» Selected excerpt
<<<<

I just put together an SLX setup with the Wolftooth ring. SLX crank, SLX shadow plus derailleur. Havn't had a chance to ride it, but I expect it will be fine.


----------



## roaringboy (Aug 26, 2009)

Ilikemtb999 said:


> Those are there to mount up an optional bash guard. No bash = no bolts


I was going to say the bolts are in completely different positions on the two rings - i assume they have no part in securing the ring then - just the splined part in the middle?


----------



## Ilikemtb999 (Oct 8, 2010)

roaringboy said:


> I was going to say the bolts are in completely different positions on the two rings - i assume they have no part in securing the ring then - just the splined part in the middle?


Yep. On the back side of sram cranks there are 3 bolts securing the spider on to the splines.


----------



## Pinoy Biker (Jun 14, 2009)

*xx1 for s works crank*

Hi,

How much is it ? Id like to use my sworks crank arm forXX1 groupset.

Thanks.



WolfTooth said:


> Just in at Wolftooth, SRAM direct mount Drop Stop Chainrings
> We were happy to see them come in with a 28 gram weight savings over XX (and cheaper to replace):
> 
> View attachment 789733
> ...


----------



## ginsu2k (Jul 28, 2006)

friz said:


> I just put together an SLX setup with the Wolftooth ring. SLX crank, SLX shadow plus derailleur. Havn't had a chance to ride it, but I expect it will be fine.


Think you could give us a weight?


----------



## bmxconvert (May 17, 2006)

I've been riding one of the Wolf Tooth 104bcd 30t Narrow-Wide rings for a few months now in a 1x10 setup. 
I've run Zee, XT and SLX clutch derailleurs with it. I originally started out with an MRP direct mount guide on my Pivot 5.7c and after tons of frustration with the guide bending constantly I gave up and dumped it. The chainring keeps the chain on(my previous RaceFace did not). I'd love to grab a 36t for my DH bike. And if it were possible to have a 28t made with the XTR spline pattern I'd gladly buy a pair of them for my 29er and dj bike. 
2 local guys have since picked up 30t Wolftooth rings for their bikes and are loving them as well.
Keep up the good work guys!


----------



## wlhighlight (Jul 27, 2011)

WolfTooth said:


> Hey Epic,
> We do make the 104BCD rings for the XT shadow plus setup=) 104 BCD chainrings


What size bolts for the bash guard? Thanks!!


----------



## WolfTooth (Nov 5, 2009)

If you are using a bash guard w/ the anything but the 30 tooth, you can use 8 or 10mm bolts (standard length on most cranksets). If you use the 30t with a bash guard, we recommend 12mm bolts to assure enough threads are engaged (30t rings are threaded and offset)
-WTC


----------



## Motivated (Jan 13, 2004)

Do the Sworks cranks work with BB92 frames? 

Is there any other 180mm crank for BB92 that can run 28t XX1 ring - seems with wolf tooth components the limit is 30t for all except SRAM (means no 180mm cranks).


----------



## llamma (Apr 28, 2012)

Motivated said:


> Do the Sworks cranks work with BB92 frames?
> 
> Is there any other 180mm crank for BB92 that can run 28t XX1 ring - seems with wolf tooth components the limit is 30t for all except SRAM (means no 180mm cranks).

>>>>

» Data to examine
<<<<

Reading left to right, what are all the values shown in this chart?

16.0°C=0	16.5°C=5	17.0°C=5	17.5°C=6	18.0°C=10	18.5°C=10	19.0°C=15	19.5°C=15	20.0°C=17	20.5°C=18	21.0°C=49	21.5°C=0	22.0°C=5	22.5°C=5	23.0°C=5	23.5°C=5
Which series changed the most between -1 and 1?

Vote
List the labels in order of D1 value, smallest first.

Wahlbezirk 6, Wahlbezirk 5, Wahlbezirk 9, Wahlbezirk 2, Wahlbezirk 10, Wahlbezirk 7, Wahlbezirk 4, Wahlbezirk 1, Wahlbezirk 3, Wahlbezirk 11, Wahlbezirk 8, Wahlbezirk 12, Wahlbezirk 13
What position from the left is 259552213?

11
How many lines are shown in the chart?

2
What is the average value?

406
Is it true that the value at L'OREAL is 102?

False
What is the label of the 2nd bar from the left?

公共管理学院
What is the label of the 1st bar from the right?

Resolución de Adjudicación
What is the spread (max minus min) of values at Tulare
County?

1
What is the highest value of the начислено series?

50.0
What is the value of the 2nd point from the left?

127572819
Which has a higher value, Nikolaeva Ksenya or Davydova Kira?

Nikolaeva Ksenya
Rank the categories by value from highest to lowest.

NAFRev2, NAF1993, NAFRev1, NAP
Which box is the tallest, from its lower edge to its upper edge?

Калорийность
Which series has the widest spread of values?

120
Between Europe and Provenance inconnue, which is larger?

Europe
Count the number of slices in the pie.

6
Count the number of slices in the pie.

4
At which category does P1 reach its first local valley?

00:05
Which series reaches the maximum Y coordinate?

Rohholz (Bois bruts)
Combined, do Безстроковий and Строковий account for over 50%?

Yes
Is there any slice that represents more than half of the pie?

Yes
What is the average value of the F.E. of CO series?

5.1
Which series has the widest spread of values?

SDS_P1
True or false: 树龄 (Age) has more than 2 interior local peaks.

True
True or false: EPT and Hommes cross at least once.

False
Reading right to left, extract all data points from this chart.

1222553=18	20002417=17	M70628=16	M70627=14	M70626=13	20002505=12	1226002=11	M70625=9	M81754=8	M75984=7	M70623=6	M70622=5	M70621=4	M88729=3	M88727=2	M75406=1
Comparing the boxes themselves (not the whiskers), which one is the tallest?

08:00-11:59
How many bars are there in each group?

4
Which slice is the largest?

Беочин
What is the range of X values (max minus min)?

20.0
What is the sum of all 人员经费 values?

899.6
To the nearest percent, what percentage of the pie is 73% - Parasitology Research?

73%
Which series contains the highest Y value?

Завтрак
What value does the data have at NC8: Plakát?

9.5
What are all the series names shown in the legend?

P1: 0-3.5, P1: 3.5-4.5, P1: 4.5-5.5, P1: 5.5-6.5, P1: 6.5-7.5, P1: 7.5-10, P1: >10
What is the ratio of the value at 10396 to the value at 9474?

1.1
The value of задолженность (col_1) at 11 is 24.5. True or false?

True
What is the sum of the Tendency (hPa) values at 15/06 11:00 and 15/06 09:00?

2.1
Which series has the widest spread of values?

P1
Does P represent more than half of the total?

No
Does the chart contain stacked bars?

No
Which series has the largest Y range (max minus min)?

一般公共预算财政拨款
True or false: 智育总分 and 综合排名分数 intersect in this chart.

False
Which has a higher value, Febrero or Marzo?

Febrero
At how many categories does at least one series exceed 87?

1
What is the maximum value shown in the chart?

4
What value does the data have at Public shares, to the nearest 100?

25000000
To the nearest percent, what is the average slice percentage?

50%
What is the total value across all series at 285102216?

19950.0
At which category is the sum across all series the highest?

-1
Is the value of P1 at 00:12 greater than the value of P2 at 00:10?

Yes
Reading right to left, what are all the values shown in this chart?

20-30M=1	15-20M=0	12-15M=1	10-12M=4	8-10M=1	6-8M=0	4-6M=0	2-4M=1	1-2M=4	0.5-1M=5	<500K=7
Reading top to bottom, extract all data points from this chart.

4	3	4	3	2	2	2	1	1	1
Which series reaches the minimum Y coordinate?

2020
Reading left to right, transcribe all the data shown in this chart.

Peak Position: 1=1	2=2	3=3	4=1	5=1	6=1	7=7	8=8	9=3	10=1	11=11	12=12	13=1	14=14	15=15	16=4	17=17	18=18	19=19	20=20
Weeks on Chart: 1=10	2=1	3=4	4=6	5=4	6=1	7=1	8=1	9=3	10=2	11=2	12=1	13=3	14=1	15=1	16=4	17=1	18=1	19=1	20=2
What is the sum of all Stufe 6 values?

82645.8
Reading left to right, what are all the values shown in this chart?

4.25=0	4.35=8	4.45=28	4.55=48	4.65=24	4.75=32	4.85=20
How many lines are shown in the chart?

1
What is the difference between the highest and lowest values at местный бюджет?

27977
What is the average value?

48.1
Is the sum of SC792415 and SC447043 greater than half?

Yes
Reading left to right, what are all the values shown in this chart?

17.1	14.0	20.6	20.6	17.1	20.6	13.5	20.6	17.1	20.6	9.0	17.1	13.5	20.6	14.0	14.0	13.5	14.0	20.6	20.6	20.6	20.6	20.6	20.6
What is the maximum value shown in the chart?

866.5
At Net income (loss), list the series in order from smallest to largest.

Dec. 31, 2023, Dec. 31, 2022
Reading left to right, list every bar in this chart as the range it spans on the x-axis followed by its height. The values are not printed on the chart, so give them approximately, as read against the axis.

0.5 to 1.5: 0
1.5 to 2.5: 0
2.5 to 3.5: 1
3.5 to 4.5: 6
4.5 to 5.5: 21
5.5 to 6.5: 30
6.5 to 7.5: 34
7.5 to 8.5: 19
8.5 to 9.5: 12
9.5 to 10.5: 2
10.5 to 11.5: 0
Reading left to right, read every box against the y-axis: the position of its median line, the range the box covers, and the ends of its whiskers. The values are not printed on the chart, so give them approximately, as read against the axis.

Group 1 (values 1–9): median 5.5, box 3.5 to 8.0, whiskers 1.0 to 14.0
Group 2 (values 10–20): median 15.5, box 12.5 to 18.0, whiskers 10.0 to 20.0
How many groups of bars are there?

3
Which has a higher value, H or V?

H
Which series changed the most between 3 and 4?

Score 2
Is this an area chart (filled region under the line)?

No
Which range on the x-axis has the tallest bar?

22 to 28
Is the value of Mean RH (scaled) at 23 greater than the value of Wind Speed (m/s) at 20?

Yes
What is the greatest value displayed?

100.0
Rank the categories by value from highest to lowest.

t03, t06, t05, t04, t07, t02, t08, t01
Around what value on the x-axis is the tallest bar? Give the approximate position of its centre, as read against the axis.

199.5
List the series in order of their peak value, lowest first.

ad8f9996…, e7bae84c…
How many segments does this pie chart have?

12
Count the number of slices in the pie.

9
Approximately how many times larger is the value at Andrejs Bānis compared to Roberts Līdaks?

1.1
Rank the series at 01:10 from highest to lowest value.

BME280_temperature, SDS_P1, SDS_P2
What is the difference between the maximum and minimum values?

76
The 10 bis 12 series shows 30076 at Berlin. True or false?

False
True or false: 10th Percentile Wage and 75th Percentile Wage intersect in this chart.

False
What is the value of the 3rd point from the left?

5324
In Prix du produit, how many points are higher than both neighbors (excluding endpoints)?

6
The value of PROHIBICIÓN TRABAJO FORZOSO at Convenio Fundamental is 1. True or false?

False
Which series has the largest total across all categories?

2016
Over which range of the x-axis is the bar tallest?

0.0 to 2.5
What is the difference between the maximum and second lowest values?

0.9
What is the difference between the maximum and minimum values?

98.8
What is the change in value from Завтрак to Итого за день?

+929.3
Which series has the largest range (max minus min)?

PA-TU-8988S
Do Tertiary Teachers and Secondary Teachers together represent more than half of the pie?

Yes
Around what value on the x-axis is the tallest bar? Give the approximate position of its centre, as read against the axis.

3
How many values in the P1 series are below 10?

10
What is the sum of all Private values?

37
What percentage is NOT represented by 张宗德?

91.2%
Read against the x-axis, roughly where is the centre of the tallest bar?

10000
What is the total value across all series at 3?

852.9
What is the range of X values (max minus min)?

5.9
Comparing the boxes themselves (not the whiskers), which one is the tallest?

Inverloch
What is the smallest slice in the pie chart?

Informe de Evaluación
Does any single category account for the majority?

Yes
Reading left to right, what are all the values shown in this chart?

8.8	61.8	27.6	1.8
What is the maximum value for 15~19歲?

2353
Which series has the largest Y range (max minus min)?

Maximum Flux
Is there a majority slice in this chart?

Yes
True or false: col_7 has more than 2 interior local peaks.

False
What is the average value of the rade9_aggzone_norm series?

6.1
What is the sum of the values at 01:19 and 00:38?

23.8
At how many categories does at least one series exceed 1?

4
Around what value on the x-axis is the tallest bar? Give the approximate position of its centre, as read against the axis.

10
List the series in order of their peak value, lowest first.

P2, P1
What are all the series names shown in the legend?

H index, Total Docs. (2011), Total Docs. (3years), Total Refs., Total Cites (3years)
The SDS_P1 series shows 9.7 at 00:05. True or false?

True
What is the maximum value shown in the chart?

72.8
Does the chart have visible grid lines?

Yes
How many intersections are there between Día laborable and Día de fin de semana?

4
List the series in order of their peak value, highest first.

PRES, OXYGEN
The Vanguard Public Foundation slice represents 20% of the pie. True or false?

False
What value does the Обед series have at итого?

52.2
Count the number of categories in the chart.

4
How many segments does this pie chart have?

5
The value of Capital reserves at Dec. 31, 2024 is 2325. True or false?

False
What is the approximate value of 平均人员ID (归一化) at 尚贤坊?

>>>>

Answer from the forum thread on chainrings:
(a) What bolt length does WolfTooth recommend when a 30t ring is used with a bash guard?
(b) Which clutch derailleurs has bmxconvert run with the Wolf Tooth 104bcd 30t ring?
(c) How much weight do the SRAM direct mount Drop Stop chainrings save over XX?
The records have no connection to the forum thread.

(a) 12mm bolts.
(b) Zee, XT and SLX clutch derailleurs.
(c) 28 grams.